The jsonata-js test suite has hundreds of cases covering each operator, each built-in function, and the interactions between them. That density is what made a one-day port plausible rather than a one-month project.
Runtime Choice and the Economics That Follow
For a JSONata port aimed at serverless cost reduction, Go and Rust are the natural targets. Go Lambda functions using the provided.al2023 runtime start in under 10 milliseconds, use a fraction of the memory of Node.js, and produce binaries with no external runtime dependency. Rust offers better raw throughput, at the cost of a steeper learning curve and longer compilation cycles. Either one changes the economics of running a query engine at high volume.

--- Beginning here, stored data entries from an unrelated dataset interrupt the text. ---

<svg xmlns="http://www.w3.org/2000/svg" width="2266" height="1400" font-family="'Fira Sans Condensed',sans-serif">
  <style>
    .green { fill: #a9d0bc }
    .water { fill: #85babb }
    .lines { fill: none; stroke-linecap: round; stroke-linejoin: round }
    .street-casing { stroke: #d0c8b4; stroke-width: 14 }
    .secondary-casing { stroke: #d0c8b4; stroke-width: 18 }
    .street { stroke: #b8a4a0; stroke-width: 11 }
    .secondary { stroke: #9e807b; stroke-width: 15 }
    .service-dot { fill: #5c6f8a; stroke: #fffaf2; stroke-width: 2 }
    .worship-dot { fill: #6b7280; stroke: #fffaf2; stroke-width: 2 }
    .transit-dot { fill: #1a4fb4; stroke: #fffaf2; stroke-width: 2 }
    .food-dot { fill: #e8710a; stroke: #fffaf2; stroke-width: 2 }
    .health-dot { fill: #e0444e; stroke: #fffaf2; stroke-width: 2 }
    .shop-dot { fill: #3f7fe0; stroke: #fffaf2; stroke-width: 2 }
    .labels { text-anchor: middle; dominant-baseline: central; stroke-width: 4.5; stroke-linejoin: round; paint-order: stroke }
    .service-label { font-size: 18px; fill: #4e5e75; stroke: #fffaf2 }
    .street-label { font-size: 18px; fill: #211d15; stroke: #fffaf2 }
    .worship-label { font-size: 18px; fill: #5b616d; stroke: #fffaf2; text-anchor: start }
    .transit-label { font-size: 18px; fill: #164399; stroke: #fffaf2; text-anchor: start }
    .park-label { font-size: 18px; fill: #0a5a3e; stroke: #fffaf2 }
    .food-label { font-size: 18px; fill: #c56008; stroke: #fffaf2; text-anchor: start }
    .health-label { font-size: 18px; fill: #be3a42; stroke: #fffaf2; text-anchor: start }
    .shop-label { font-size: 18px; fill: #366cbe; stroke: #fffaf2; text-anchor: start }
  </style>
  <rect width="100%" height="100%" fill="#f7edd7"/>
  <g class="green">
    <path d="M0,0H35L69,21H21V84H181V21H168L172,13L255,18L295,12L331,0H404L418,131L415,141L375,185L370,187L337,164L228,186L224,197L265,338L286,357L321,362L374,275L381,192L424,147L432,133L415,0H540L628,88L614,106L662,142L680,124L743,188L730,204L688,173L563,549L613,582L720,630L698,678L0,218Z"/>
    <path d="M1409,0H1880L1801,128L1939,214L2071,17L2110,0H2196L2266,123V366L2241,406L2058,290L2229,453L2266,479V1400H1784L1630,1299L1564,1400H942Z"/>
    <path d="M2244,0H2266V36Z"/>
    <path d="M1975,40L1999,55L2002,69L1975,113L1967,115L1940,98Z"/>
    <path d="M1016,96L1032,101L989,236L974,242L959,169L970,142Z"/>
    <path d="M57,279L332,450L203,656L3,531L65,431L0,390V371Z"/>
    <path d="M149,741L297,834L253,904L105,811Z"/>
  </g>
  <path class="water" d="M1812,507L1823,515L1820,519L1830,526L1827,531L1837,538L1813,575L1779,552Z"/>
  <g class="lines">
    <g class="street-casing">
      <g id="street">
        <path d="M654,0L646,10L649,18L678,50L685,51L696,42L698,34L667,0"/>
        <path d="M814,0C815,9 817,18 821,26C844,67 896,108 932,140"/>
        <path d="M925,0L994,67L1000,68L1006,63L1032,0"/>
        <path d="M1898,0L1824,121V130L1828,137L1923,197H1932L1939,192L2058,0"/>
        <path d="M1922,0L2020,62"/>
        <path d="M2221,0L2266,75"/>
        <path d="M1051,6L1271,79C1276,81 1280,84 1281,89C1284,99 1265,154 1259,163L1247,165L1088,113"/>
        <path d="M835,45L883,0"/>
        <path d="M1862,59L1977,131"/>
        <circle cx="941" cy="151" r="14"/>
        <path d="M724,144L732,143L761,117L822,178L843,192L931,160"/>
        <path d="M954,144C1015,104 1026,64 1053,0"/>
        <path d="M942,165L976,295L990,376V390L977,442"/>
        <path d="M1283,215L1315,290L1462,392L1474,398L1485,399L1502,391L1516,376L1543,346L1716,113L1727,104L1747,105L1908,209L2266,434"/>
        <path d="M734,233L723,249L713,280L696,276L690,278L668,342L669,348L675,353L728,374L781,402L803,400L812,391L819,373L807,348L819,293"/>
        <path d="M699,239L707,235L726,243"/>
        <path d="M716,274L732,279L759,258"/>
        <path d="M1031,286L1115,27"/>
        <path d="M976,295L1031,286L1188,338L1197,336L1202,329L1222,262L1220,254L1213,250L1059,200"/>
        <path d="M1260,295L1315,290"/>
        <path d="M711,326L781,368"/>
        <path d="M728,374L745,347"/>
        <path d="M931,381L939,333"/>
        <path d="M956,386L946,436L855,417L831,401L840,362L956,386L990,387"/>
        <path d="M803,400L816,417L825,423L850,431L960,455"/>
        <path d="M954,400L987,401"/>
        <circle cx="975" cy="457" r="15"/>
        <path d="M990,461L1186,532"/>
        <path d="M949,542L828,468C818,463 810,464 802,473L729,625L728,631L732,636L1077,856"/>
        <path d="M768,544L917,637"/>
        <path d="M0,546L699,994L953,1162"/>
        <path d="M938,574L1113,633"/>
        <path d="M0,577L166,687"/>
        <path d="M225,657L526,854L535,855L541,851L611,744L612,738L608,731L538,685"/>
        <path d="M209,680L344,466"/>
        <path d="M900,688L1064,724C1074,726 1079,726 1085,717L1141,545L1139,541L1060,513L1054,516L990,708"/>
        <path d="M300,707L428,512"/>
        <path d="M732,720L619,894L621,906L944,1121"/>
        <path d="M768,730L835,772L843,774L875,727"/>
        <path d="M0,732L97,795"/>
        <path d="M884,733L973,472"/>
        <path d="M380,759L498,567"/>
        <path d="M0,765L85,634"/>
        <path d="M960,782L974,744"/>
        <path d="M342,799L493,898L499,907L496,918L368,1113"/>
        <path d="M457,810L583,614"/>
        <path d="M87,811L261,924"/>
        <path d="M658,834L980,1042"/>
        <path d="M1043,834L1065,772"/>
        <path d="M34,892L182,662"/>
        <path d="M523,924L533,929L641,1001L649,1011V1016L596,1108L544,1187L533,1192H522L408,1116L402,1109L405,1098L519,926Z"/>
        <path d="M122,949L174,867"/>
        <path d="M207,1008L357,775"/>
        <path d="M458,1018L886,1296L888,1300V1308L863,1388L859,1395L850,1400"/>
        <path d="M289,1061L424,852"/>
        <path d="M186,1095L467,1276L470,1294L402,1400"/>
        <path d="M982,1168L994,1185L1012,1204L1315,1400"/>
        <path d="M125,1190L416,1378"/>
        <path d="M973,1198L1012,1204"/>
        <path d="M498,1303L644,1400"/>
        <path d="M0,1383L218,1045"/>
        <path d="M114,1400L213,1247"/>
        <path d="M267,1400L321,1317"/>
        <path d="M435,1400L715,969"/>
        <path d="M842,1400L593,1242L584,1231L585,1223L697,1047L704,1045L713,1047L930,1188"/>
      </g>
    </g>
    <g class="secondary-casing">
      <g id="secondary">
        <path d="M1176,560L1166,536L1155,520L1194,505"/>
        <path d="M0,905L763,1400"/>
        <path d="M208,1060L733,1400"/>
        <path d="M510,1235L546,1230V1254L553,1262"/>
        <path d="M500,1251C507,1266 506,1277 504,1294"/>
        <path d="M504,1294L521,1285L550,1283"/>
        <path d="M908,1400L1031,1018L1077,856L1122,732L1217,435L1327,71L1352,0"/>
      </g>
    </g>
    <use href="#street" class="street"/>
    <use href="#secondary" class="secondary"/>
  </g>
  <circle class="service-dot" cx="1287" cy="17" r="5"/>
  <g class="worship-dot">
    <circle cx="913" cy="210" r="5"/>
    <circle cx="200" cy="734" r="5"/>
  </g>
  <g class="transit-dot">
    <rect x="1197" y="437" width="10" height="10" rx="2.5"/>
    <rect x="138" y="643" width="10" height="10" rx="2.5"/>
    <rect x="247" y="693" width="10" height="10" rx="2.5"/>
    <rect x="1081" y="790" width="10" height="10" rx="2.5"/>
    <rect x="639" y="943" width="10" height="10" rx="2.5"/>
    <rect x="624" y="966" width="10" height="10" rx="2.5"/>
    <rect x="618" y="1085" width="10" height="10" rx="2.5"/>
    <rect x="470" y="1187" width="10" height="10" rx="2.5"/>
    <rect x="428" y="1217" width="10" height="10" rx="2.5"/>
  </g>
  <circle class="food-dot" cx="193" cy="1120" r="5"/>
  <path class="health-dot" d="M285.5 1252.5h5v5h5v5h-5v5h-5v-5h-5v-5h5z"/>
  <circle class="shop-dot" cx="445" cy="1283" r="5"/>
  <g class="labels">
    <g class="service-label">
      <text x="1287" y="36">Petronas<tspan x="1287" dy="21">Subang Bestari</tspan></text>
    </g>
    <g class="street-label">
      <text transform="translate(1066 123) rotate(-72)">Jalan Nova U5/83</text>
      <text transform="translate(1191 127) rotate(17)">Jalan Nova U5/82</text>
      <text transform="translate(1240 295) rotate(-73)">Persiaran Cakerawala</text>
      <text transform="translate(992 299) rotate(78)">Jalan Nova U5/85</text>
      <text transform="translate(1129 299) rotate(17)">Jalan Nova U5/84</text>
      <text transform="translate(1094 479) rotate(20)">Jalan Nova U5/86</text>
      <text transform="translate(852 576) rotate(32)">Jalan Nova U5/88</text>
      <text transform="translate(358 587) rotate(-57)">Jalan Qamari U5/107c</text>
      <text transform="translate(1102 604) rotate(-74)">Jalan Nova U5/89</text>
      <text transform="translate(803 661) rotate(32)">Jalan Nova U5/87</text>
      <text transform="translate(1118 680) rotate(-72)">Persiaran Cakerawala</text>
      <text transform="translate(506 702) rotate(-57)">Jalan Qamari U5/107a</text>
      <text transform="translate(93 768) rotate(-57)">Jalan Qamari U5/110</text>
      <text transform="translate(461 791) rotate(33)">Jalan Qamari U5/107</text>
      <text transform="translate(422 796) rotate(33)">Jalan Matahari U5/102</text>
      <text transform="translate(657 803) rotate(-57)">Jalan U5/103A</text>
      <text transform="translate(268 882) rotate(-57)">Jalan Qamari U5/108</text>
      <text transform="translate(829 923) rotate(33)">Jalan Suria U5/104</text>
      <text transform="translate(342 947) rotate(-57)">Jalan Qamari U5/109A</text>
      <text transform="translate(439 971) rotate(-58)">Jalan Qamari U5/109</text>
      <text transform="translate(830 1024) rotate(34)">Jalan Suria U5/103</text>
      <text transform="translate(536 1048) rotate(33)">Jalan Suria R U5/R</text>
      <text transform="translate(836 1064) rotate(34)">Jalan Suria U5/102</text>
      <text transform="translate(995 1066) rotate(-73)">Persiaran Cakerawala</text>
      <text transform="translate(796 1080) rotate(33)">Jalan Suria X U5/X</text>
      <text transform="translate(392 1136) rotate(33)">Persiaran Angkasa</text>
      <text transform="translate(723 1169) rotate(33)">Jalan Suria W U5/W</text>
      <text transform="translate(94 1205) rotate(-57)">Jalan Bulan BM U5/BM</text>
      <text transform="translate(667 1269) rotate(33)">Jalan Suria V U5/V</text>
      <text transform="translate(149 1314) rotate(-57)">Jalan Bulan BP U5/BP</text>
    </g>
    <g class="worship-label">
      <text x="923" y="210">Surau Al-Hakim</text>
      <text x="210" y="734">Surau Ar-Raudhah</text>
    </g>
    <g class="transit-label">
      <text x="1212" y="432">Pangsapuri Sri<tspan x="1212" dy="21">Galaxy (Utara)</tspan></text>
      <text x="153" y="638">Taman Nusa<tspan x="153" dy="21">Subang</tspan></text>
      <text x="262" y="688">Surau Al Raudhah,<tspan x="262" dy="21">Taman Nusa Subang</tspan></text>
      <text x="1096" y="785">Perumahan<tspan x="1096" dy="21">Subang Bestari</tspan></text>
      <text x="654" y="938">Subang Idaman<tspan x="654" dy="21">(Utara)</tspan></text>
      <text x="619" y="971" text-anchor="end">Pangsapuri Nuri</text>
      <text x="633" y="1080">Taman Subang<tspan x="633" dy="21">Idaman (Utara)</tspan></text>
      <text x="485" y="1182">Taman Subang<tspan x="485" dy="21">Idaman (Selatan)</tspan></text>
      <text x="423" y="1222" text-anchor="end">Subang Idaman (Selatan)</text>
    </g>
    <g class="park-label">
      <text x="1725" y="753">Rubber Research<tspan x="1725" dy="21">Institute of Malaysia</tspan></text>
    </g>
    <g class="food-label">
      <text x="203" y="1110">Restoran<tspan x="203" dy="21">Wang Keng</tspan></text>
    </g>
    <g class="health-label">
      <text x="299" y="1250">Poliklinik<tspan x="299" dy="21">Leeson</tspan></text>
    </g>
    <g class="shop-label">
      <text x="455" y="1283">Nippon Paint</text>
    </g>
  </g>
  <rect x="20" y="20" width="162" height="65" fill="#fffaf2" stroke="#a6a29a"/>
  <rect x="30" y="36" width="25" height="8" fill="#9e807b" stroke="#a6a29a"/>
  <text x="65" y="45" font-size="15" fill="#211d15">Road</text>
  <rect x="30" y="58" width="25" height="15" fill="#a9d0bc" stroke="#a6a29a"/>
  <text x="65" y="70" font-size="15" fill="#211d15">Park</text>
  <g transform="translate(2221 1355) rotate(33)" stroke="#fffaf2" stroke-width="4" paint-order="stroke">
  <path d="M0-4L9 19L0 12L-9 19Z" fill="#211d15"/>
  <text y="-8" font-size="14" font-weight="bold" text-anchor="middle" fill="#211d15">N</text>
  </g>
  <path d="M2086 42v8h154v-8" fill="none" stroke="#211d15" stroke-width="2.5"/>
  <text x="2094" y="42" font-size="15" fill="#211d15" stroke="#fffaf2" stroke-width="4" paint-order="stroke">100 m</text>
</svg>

The math is straightforward. If a Node.js JSONata Lambda takes 150ms and uses 128MB, and a compiled equivalent takes 15ms and uses 32MB, you’ve reduced the duration component by 90% and the memory component by 75%. Lambda billing reflects both dimensions. At $500K/year in savings, the previous spend on JSONata transformations was somewhere north of $500K annually, which is entirely plausible for a data integration platform processing millions of events per day.
For teams running similar pipelines, the question is no longer whether porting is worth it. The question is whether your query engine has the test coverage to make an AI-assisted port reliable. JSONata did. If your transformation layer is built on a library with a weaker test suite, the first investment might be writing those tests before attempting the port.
What Comes Next for the Ecosystem
The JSONata specification tests were written against JavaScript behavior. If a compiled port passes all of those tests and runs an order of magnitude faster, teams building integration tooling face a choice about which implementation they treat as authoritative. IDE integrations, linters, and expression validators for JSONata have mostly been built on top of the JavaScript library. Whether the ecosystem migrates toward a faster compiled core, or whether the two implementations drift on edge cases over time, depends on whether the port gets maintained with the same rigor as the original.
That’s a healthy problem for a query language to have. It means the language has outgrown its original runtime context and is valuable enough to exist in multiple forms. JSONata has been quietly powering enterprise data pipelines for nearly a decade; the fact that it’s now worth porting to save half a million dollars a year is its own kind of validation.